AI Case Study
Researchers from Warsaw University of Technology identify irises as live or dead with a mean accuracy of 98.94% using convolutional neural networks
Researchers from Warsaw University of Technology and other institutions assessed the ability of a deep convolutional neural network to determine whether images of irises belonged to live or deceased subjects. While they achieved a mean classification accuracy of 98.94%, they found that post-mortem irises could be used for a period after death to deceive biometric systems.
Public And Social Sector
Education And Academia
Researchers from Warsaw University of Technology, Research and Academic Computer Network, and the Medical University of Warsaw conduct the first research on a "method for iris
liveness detection in respect to the post-mortem setting,
based on a deep convolutional neural network VGG-16,
adapted and fine-tuned to the task of discerning live and
dead irises" according to their paper. This involved cropping the iris photos of both live and deceased subjects to avoid bias in the way eyelids are often held open on deceased subjects. Images of deceased eyeballs at various port-mortem timeframes were taken from a publicly available database, and live subjects were photographed using the same equipment.
From the arXiv research paper: "Law enforcement officers in the U.S. are reportedly already using the fingerprints of the deceased
to unlock the suspects’ iPhones, which immediately brings up the topic of whether liveness detection should be one of the components of Presentation Attack Detection implemented in such devices. With a constantly growing market share of iris recognition, and recent research proving that iris biometrics in a post-mortem scenario can be viable, these concerns are also becoming true for iris." IEEE Spectrum reports that "The iris, the colored ring of muscle that controls the contraction and dilation of the pupil, is composed of tiny fibers that form an intricate and unique pattern in each individual’s eye. Iris scanners use both visible and near-infrared light to look at hundreds of points within these patterns, then try to match them with a registered profile."
Mean accuracy was 98.94%. From the arXiv paper: "We can expect a few false matches (post-mortem samples being classified as live iris samples) with images obtained 5 hours after death, regardless of the chosen threshold.

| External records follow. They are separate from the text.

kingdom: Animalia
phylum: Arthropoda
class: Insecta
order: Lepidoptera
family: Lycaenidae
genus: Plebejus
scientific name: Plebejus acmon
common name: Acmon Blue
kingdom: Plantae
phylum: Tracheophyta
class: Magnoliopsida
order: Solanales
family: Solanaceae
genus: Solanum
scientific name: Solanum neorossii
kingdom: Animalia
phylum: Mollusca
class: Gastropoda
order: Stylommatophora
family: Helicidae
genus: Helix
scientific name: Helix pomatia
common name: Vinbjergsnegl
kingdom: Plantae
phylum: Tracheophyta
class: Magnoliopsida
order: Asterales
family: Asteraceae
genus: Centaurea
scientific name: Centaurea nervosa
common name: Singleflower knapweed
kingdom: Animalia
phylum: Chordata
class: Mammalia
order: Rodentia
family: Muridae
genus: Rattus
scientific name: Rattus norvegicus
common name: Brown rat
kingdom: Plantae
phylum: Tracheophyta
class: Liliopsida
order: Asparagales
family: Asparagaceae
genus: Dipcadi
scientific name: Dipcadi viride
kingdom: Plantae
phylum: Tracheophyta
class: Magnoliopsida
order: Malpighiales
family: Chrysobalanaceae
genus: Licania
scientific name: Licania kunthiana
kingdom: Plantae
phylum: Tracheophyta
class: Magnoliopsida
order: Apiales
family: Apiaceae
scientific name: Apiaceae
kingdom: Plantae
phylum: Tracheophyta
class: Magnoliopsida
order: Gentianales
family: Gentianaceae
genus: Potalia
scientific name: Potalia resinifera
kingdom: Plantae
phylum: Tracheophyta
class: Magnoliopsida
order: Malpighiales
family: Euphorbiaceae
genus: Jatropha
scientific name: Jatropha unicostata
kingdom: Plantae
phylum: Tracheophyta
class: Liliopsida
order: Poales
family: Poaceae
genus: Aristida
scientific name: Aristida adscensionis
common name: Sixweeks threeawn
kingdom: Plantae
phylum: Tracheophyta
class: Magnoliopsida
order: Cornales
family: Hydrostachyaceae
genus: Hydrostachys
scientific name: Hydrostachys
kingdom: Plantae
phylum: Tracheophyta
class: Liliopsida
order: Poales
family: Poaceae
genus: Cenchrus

This can be attributed to the fact that these images are very similar to those obtained from live individuals, as post-mortem changes to the eye are still not pronounced enough to allow for a perfect classification accuracy." However, when these recently deceased subjects were excluded, misclassification of post-mortem irises as live dropped to 0, and misclassification of live irises as post-mortem to about 1%.
From the arXiv paper: "For our solution, we employed the [deep convolutional neural network] VGG-16 model pretrained on natural images from the ImageNet database, which has been shown to repeatedly achieve excellent results in various classification tasks after minor adaptation and re-training. We thus performed a simple modification to the last three layers of the original graph to reflect the nature of our binary classification into live and post-mortem types of images, and performed transfer learning by fine-tuning the network weights to our dataset of iris images representing both classes.
For the network training and testing procedure, 20 subject-disjoint train/test data splits were created by randomly assigning the data from 3 subjects to the test subset, and the data from the remaining subjects to the train subset, both for the live and post-mortem parts of the database. These twenty splits were made with replacement, making them statistically independent. The network was then trained with each train subset independently for each split, and evaluated on the corresponding test subset. This procedure gives 20 statistically independent evaluations and allows to assess the variance of the estimated error rates. The
training, encompassing 10 epochs in each of the train/test split run, was performed with stochastic gradient descent as the minimization method with momentum m = 0.9 and learning rate of 0.0001, with the data being passed through the network in mini batches of 16 images. During testing, a prediction of the live or post-mortem class-wise probability was obtained from the Softmax layer, together with a corresponding predicted categorical label."
574 near-infrared iris images from the public Warsaw BioBase PostMortem Iris dataset, taken from 17 subjects at various time points from 5 hours after death till 34 days, as well as 256 iris photos from live subjects, taken using the same iris camera.